Wollte man mich kategorisieren, würde man mich wohl als Arbeiterkind mit Migrationshintergrund beschreiben. Ich bin mit dem Gefühl aufgewachsen, dass ich mich in der Politik einbringen muss, weil meine Belange sonst nicht gehört werden. Meine Startbedingungen im Leben waren nicht besonders gut. Mein Vater floh einst vor dem Bürgerkrieg in Sierra Leone nach Deutschland. Meine Mutter lernte ihn kennen, als er noch im Asylbewerberheim wohnte. Sie trennten sich nach meiner Geburt.
Unter der Woche lebte ich im weißen Teil meiner Familie in einem kleinen Dorf, in dem ich das einzige schwarze Mädchen mit den komischen Haaren war. Am Wochenende war ich das schüchterne deutsche Mädchen inmitten meiner lebensfrohen, afrikanischen Familie. Heute bin ich stolz auf meine doppelten Wurzeln. Als ich aber 14 Jahre alt war, spitzte sich meine familiäre Situation so zu, dass ich den Haushalt meiner Mutter mit der Hilfe des Jugendamts verlassen musste.
Ich zog in die Außenwohngruppe eines Kinderheims.

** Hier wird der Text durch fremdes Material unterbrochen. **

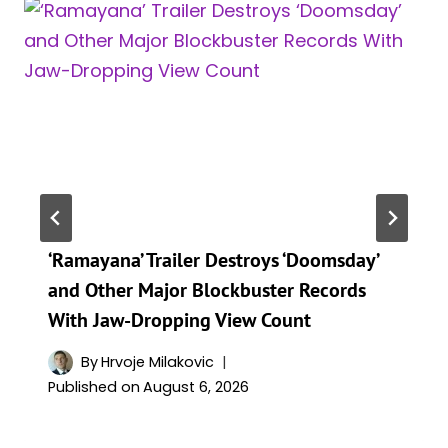
‘Ramayana’ Trailer Destroys ‘Doomsday’
and Other Major Blockbuster Records
With Jaw-Dropping View Count
By
Hrvoje Milakovic
Published on
August 6, 2026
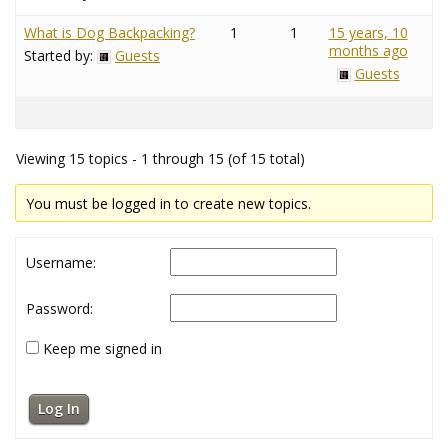
What is Dog Backpacking?
1
1
15 years, 10
months ago
Started by:
Guests
Guests
Viewing 15 topics - 1 through 15 (of 15 total)
You must be logged in to create new topics.
Username:
Password:
Keep me signed in
Log In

Mein Gymnasium wurde zu meinem eigentlichen Zufluchtsort. Ich musste schnell feststellen, dass Bildung zwar der Schlüssel für eine bessere Lebensperspektive ist, der Zugang aber vielen jungen Menschen mit ähnlicher Lebenssituation verwehrt bleibt. Trotz guter Noten musste ich lange gegen Widerstände kämpfen.

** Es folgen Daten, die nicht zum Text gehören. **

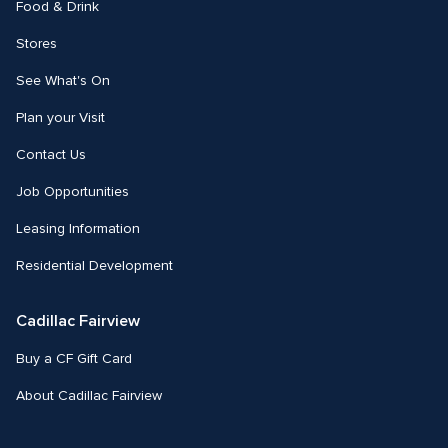
Food & Drink
Stores
See What's On
Plan your Visit
Contact Us
Job Opportunities
Leasing Information
Residential Development
Cadillac Fairview
Buy a CF Gift Card
About Cadillac Fairview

Während meines Psychologie-Studiums habe ich gelernt, wie allein Geschlechterrollen die Lebenschancen ungleich verteilen können. Ich habe in Deutschland trotz aller Umstände den sozialen Aufstieg geschafft. Doch in vielen Ländern können Mädchen weder zur Schule gehen noch arbeiten. Deshalb ist die Gleichstellung der Geschlechter zu einem wichtigen politischen Anliegen für mich geworden.
Die Aufnahme in das GEH DEINEN WEG-Stipendienprogramm war eine große Bestätigung für mich. Danach bin ich Jugendbotschafterin für die entwicklungspolitische Organisation „One“ geworden. Im vergangenen Jahr war ich Teil der deutschen Jugenddelegation beim Y7-Gipfel in Kanada. Am Rande des G7-Gipfels konnten wir mit Jugendlichen aus der ganzen Welt über ihre Perspektiven auf globale Probleme diskutieren und den Chef-Unterhändlern der Konferenz unsere politischen Forderungen vorstellen.
Ich will mich auch weiter dafür einsetzen, dass junge Menschen weltweit mehr gehört werden. Denn die großen globalen Fragen, zum Beispiel die Folgen des Brexits und des Klimawandels, werden vor allem uns betreffen. Es wäre schön, wenn ich daran mitwirken könnte, nachhaltige Strukturen für politische Mitbestimmung von jungen Menschen zu erreichen.